§ MR. WARTON
asked Mr. Attorney General, Whether his attention has been called to the following observations of Mr. Justice Grove, made on Saturday the 25th July, during the trial of the case of the Triumph Steamship Company (Limited) v. the Dartmouth Harbour Commissioners, viz.:—It was hardly possible to exaggerate the inconvenience of the present system. He had just learned that on Monday he had to sit in banco, on Tuesday he could go on with this case, which, however, would probably not finish on that day. On Wednesday he believed he should have to sit at the Old Bailey, and how long he would be detained there he had no idea. All he could therefore say was, that the further hearing must stand over until Tuesday;and, whether he will consider the propriety of recommending such an increase in the number of Judges as will permit of the continuance de die in diem of trials in the Queen's Bench Division? The hon. and learned Gentleman also asked Mr. Attorney General, Whether his attention has been called to the following observations of Mr. Baron Huddleston, made on the 29th July at Chelmsford, viz.:—He was sorry that the new system under which the Assizes were held proved so inconvenient, and that, owing to the amount of business he had to go through at Norwich and other towns, he had been obliged to alter the dates for holding the Assizes at Chelmsford, Hertford, and Lewes; and even now, if he could not obtain the assistance of a Commissioner to whom he had made application for help, he was afraid he must again alter his present arrangements, for the two remaining Judges were obliged to stay in London, one taking work at Chambers, and the other being engaged with criminal business at the Old Bailey. He also referred to the great expense that the special jurors, petty jurors, and witnesses were put to at having to remain in the town for so long a time, owing to one judge having to take both civil and criminal business;and, whether he will consider the propriety of recommending such an increase in the number of Judges as will permit of the business at the Assizes being conducted with a due regard to the convenience of suitors, jurors, and witnesses?

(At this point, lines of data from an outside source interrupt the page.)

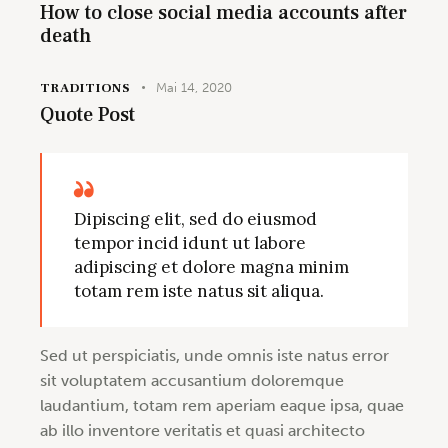
How to close social media accounts after
death
TRADITIONS
Mai 14, 2020
Quote Post
Dipiscing elit, sed do eiusmod
tempor incid idunt ut labore
adipiscing et dolore magna minim
totam rem iste natus sit aliqua.
Sed ut perspiciatis, unde omnis iste natus error
sit voluptatem accusantium doloremque
laudantium, totam rem aperiam eaque ipsa, quae
ab illo inventore veritatis et quasi architecto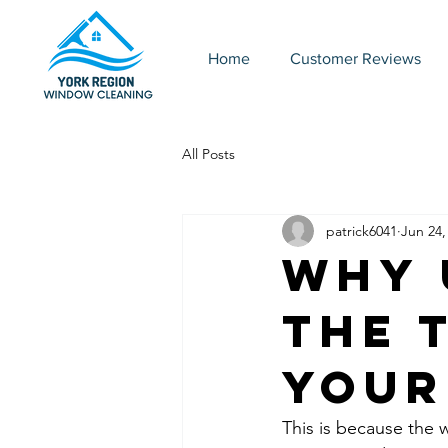
Home
Customer Reviews
All Posts
patrick6041
Jun 24,
Why 
the 
Your
This is because the 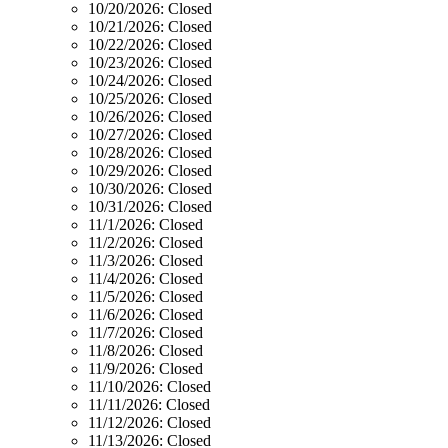
10/20/2026:
Closed
10/21/2026:
Closed
10/22/2026:
Closed
10/23/2026:
Closed
10/24/2026:
Closed
10/25/2026:
Closed
10/26/2026:
Closed
10/27/2026:
Closed
10/28/2026:
Closed
10/29/2026:
Closed
10/30/2026:
Closed
10/31/2026:
Closed
11/1/2026:
Closed
11/2/2026:
Closed
11/3/2026:
Closed
11/4/2026:
Closed
11/5/2026:
Closed
11/6/2026:
Closed
11/7/2026:
Closed
11/8/2026:
Closed
11/9/2026:
Closed
11/10/2026:
Closed
11/11/2026:
Closed
11/12/2026:
Closed
11/13/2026:
Closed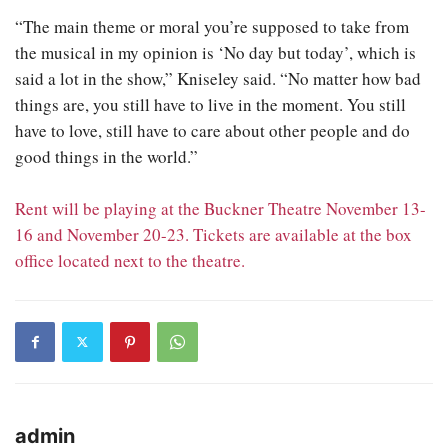
“The main theme or moral you’re supposed to take from
the musical in my opinion is ‘No day but today’, which is
said a lot in the show,” Kniseley said. “No matter how bad
things are, you still have to live in the moment. You still
have to love, still have to care about other people and do
good things in the world.”
Rent will be playing at the Buckner Theatre November 13-
16 and November 20-23. Tickets are available at the box
office located next to the theatre.
admin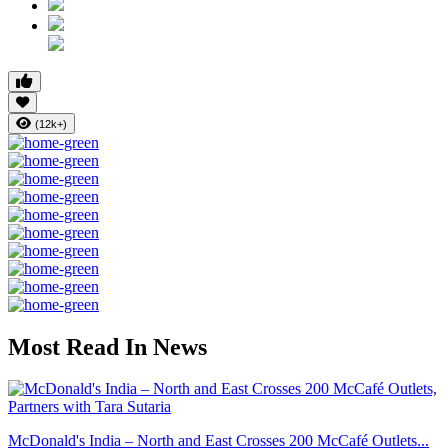
(12k+)
Most Read In News
McDonald's India – North and East Crosses 200 McCafé Outlets...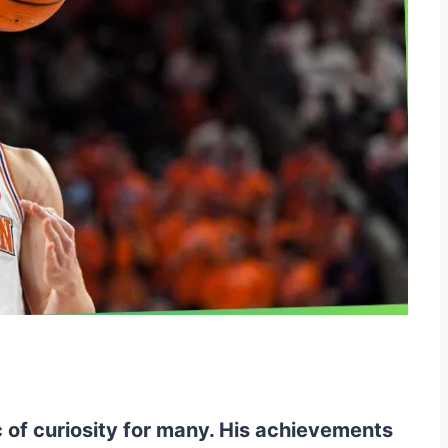
 of curiosity for many. His achievements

§ THE ATTORNEY GENERAL (Sir RICHARD WEBSTER),
in reply, said, that these Questions should have been addressed to his right hon. Friend the 818 Secretary of State for the Home Department; but, after communicating with the right hon. Gentleman, he (the Attorney General) might say that the arrangements for the business of the Circuits, and also for the sittings in London, lay with the Judges themselves, who would now, as in the past, consider the interests of suitors and all concerned. The question of increasing the number of Judges, to which the hon. and learned Gentleman who put the Question referred, was one involving numerous and serious considerations, and could only be done by legislation.